[Entries drawn from a collection]
-.-.-

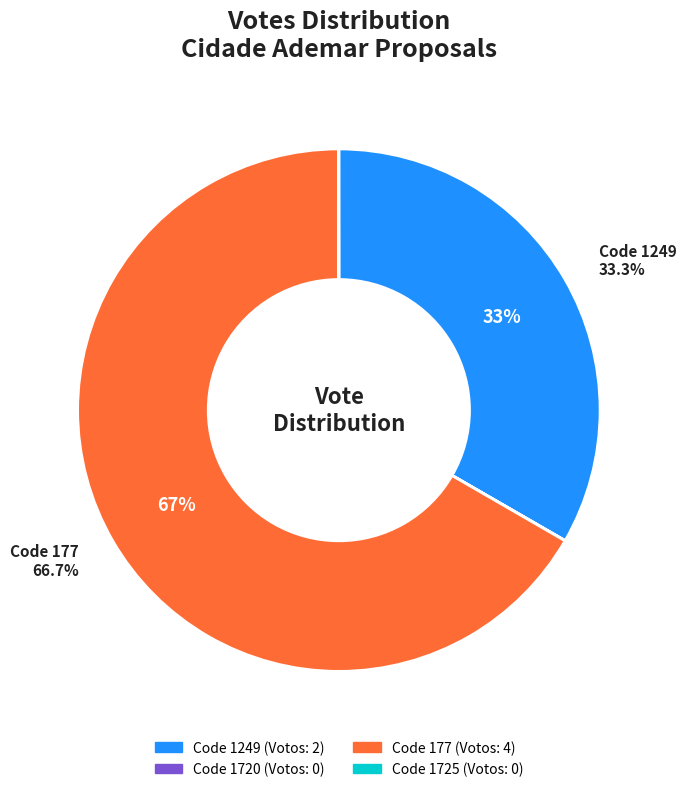

Is there any slice that represents more than half of the pie?

Yes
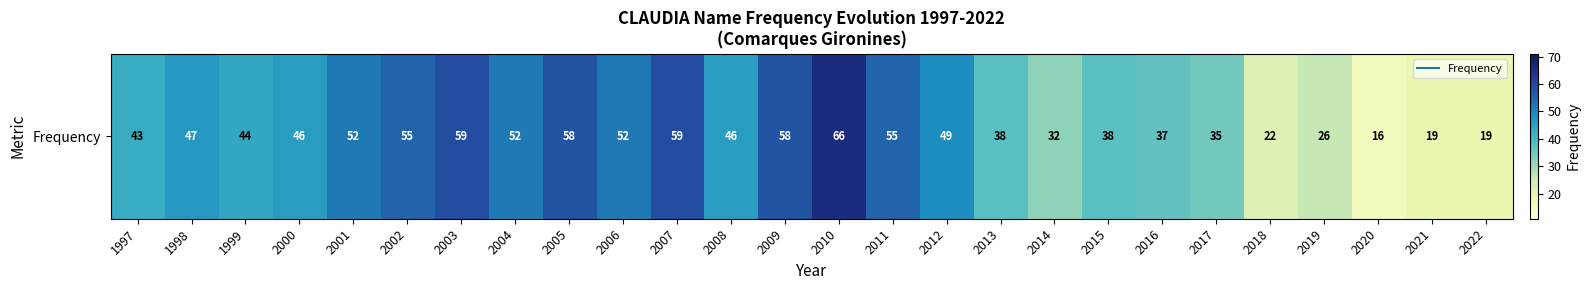

How many data points does each series have?

26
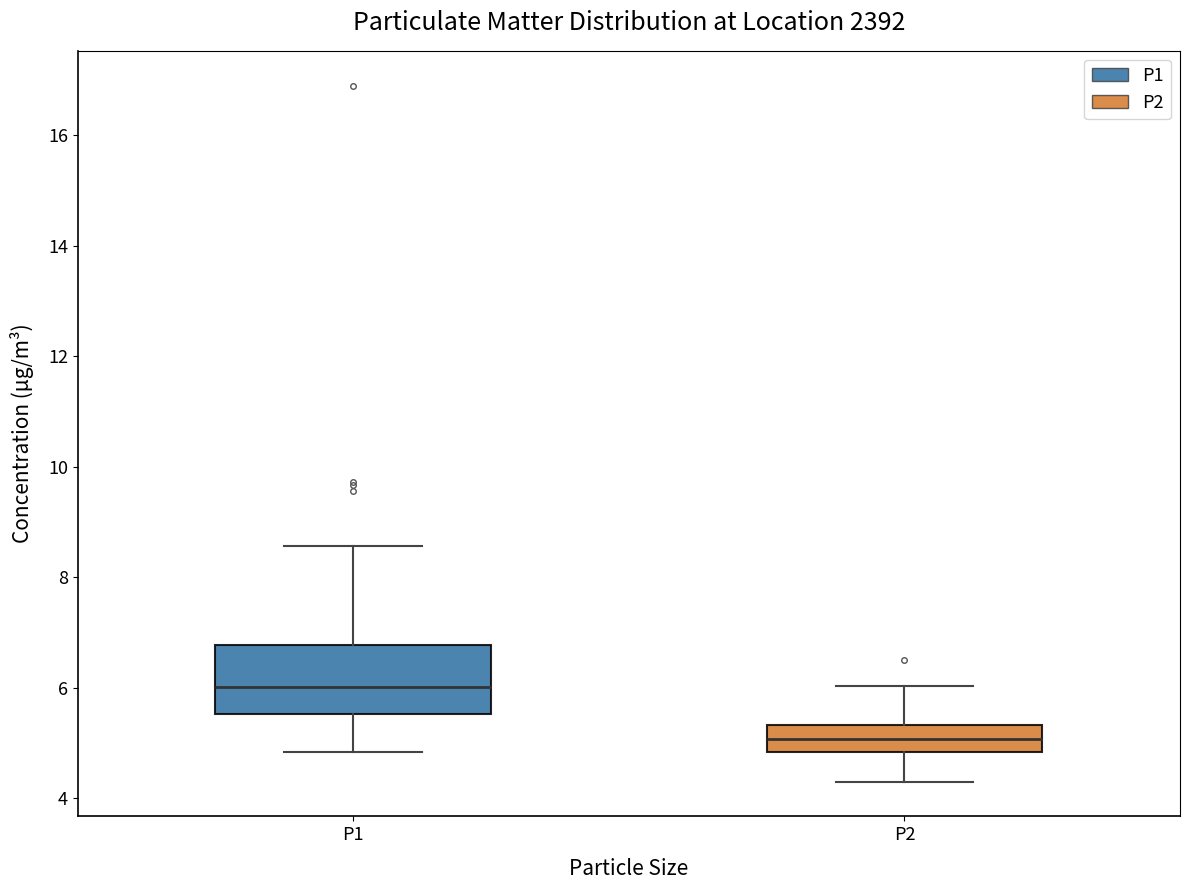

Which box has the highest median line?

P1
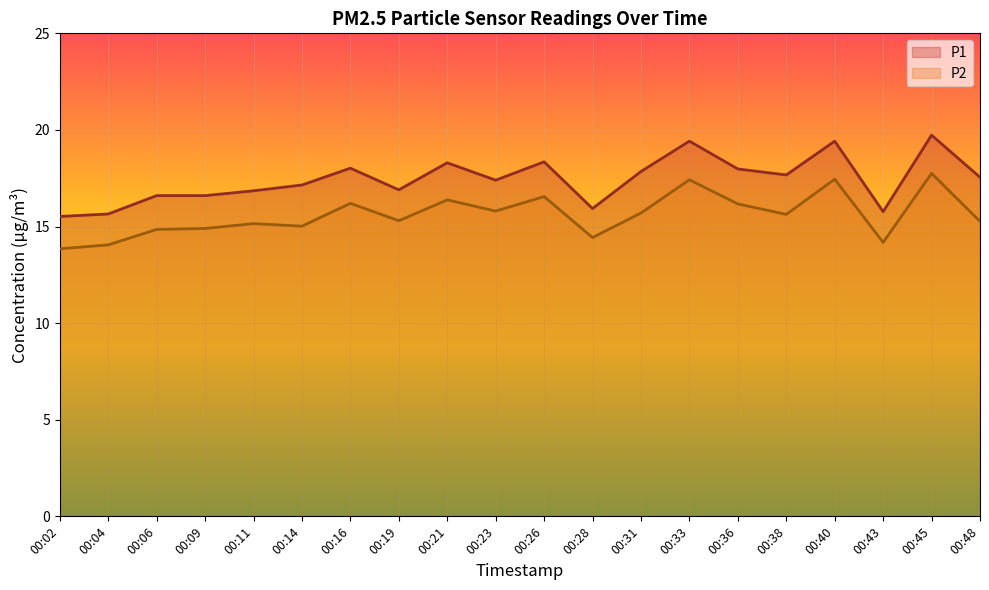

At how many categories does at least one series exceed 18?

6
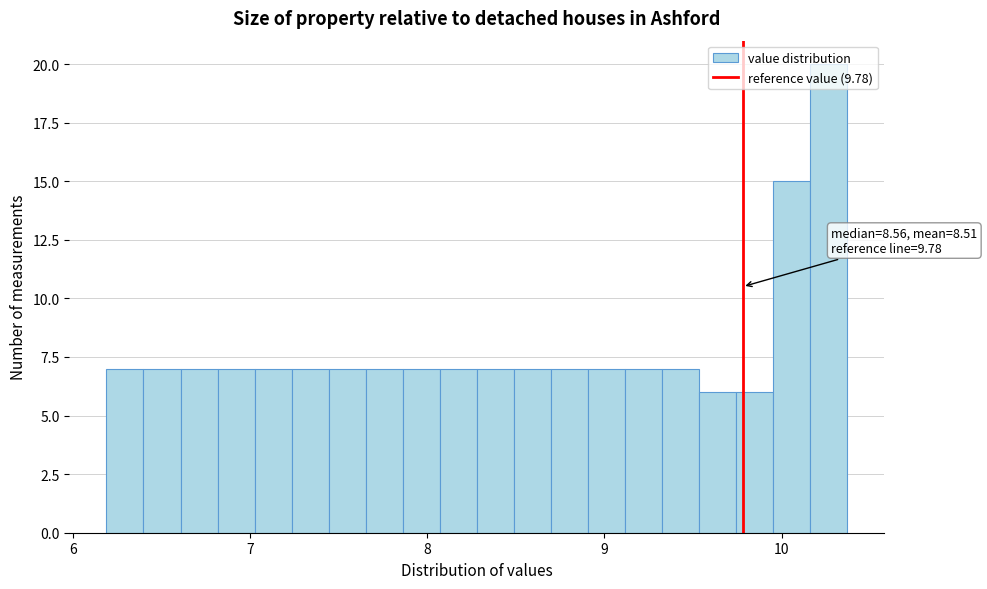

Around what value on the x-axis is the tallest bar? Give the approximate position of its centre, as read against the axis.

10.3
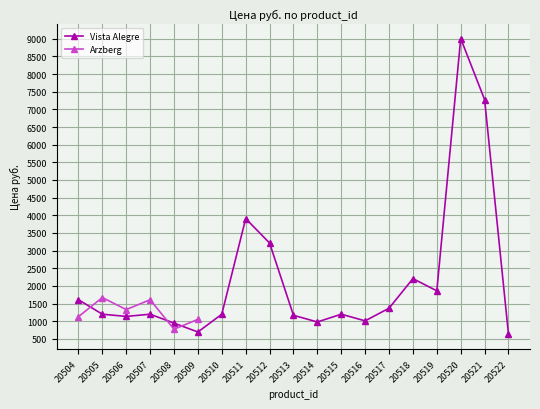

Is it true that the value at 20508 is 945?

True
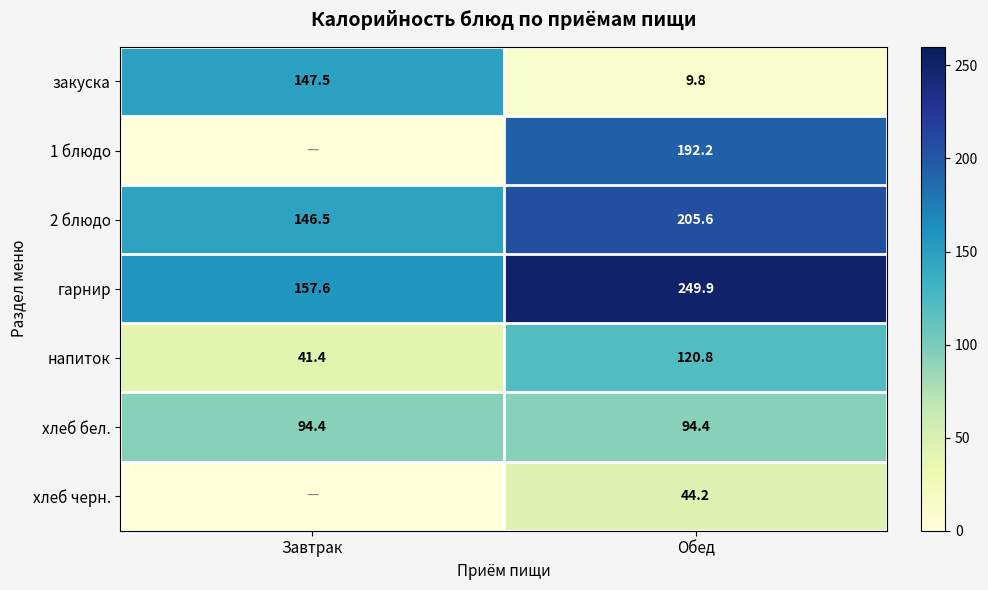

What is the average value of the закуска series?

78.7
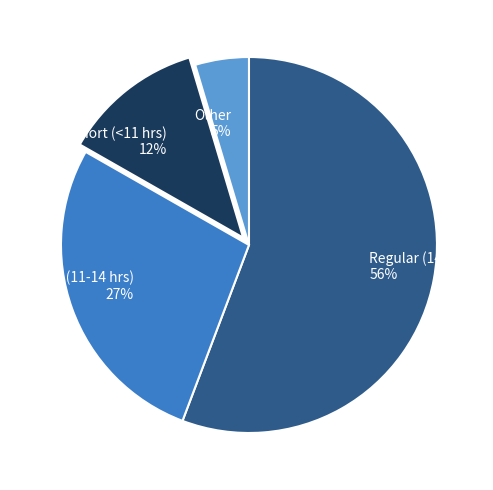

True or false: Short (<11 hrs) accounts for 1% of the total.

False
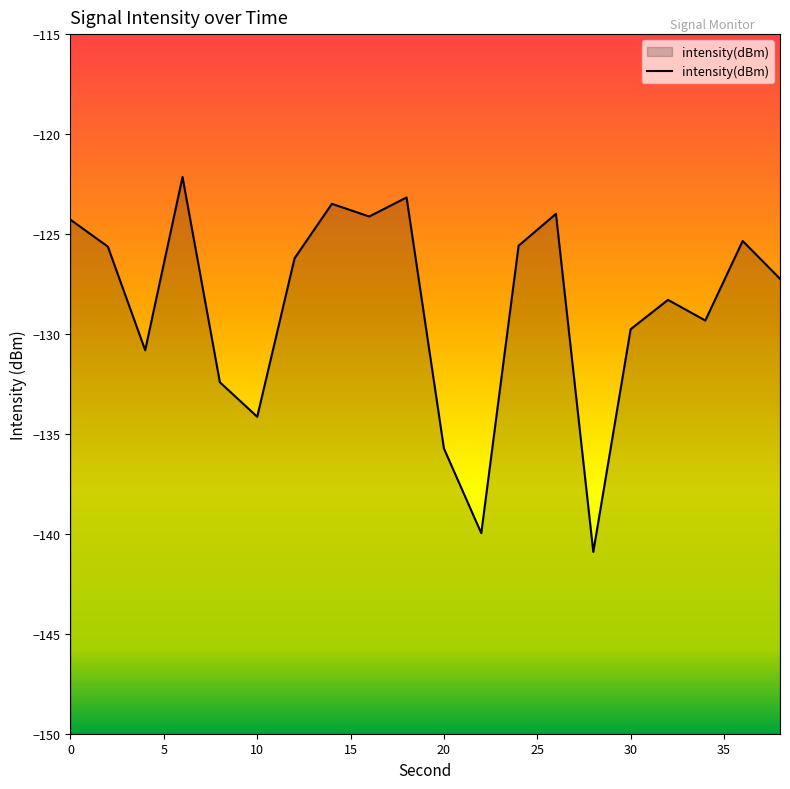

What is the change in value from 10 to 36?

+8.8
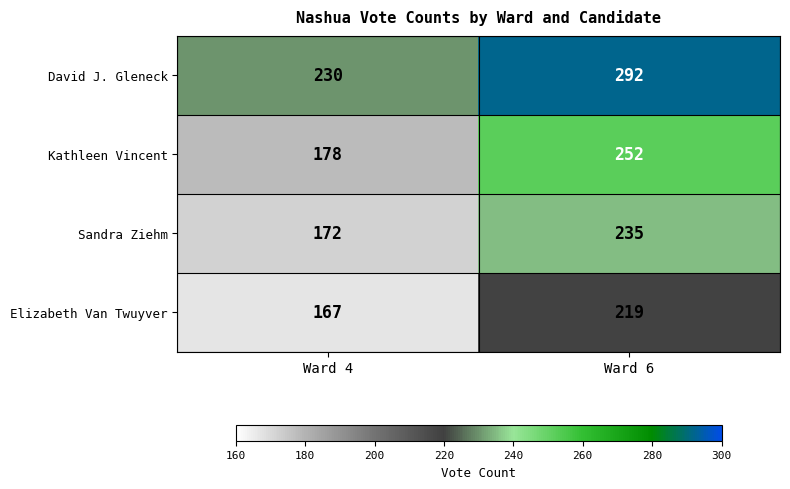

What is the sum of the Elizabeth Van Twuyver values at Ward 6 and Ward 4?

386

-.-.-

Put the lines into a numbered list, beginning at the line that contains "How many data points does each series have?" and ending with the last line of the items, and skip any blank lines. Leave the pictures out of your answer.

§ Task result
1. How many data points does each series have?
2. 26
3. Which box has the highest median line?
4. P1
5. At how many categories does at least one series exceed 18?
6. 6
7. Around what value on the x-axis is the tallest bar? Give the approximate position of its centre, as read against the axis.
8. 10.3
9. Is it true that the value at 20508 is 945?
10. True
11. What is the average value of the закуска series?
12. 78.7
13. True or false: Short (<11 hrs) accounts for 1% of the total.
14. False
15. What is the change in value from 10 to 36?
16. +8.8
17. What is the sum of the Elizabeth Van Twuyver values at Ward 6 and Ward 4?
18. 386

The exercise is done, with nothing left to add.